Saved entries
#####

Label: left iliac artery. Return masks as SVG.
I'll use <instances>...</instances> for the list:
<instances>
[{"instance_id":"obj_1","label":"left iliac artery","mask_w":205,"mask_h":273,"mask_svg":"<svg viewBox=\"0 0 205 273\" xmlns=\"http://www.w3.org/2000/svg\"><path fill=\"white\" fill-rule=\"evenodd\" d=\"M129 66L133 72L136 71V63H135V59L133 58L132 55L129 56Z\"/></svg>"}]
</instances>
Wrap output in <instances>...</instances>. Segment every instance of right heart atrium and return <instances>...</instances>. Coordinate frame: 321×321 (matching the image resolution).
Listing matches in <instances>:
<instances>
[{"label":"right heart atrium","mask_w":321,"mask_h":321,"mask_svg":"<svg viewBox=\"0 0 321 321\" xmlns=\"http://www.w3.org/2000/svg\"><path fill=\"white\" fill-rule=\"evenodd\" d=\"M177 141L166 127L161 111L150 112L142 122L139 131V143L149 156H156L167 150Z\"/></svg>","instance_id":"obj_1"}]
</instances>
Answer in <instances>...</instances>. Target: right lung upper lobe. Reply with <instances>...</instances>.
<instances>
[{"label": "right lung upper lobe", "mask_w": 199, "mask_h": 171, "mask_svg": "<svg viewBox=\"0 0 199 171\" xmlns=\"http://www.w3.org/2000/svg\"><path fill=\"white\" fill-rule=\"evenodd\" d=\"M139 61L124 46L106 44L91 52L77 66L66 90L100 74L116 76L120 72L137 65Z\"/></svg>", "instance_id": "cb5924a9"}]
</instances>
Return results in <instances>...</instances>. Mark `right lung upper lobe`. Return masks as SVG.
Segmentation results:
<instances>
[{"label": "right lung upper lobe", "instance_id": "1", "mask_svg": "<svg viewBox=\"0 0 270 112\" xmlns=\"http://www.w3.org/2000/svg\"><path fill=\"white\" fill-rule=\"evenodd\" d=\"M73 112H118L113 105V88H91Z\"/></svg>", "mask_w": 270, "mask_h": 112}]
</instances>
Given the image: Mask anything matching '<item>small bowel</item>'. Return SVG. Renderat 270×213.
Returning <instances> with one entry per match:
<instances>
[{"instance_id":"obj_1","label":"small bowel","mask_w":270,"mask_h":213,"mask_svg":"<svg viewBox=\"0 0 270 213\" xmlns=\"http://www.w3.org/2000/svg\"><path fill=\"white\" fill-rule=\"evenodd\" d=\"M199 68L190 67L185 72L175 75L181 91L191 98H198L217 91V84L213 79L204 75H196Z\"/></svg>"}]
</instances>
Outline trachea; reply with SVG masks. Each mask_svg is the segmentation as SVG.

#####

Print the data verbatim, starting at the line that contains "Answer in <instances>...</instances>." and continuing through the last line of the data, both ends included.

▸ **Completed exercise**:
Answer in <instances>...</instances>. Target: right lung upper lobe. Reply with <instances>...</instances>.
<instances>
[{"label": "right lung upper lobe", "mask_w": 199, "mask_h": 171, "mask_svg": "<svg viewBox=\"0 0 199 171\" xmlns=\"http://www.w3.org/2000/svg\"><path fill=\"white\" fill-rule=\"evenodd\" d=\"M139 61L124 46L106 44L91 52L77 66L66 90L100 74L116 76L120 72L137 65Z\"/></svg>", "instance_id": "cb5924a9"}]
</instances>
Return results in <instances>...</instances>. Mark `right lung upper lobe`. Return masks as SVG.
Segmentation results:
<instances>
[{"label": "right lung upper lobe", "instance_id": "1", "mask_svg": "<svg viewBox=\"0 0 270 112\" xmlns=\"http://www.w3.org/2000/svg\"><path fill=\"white\" fill-rule=\"evenodd\" d=\"M73 112H118L113 105V88H91Z\"/></svg>", "mask_w": 270, "mask_h": 112}]
</instances>
Given the image: Mask anything matching '<item>small bowel</item>'. Return SVG. Renderat 270×213.
Returning <instances> with one entry per match:
<instances>
[{"instance_id":"obj_1","label":"small bowel","mask_w":270,"mask_h":213,"mask_svg":"<svg viewBox=\"0 0 270 213\" xmlns=\"http://www.w3.org/2000/svg\"><path fill=\"white\" fill-rule=\"evenodd\" d=\"M199 68L190 67L185 72L175 75L181 91L191 98H198L217 91V84L213 79L204 75H196Z\"/></svg>"}]
</instances>
Outline trachea; reply with SVG masks. Each mask_svg is the segmentation as SVG.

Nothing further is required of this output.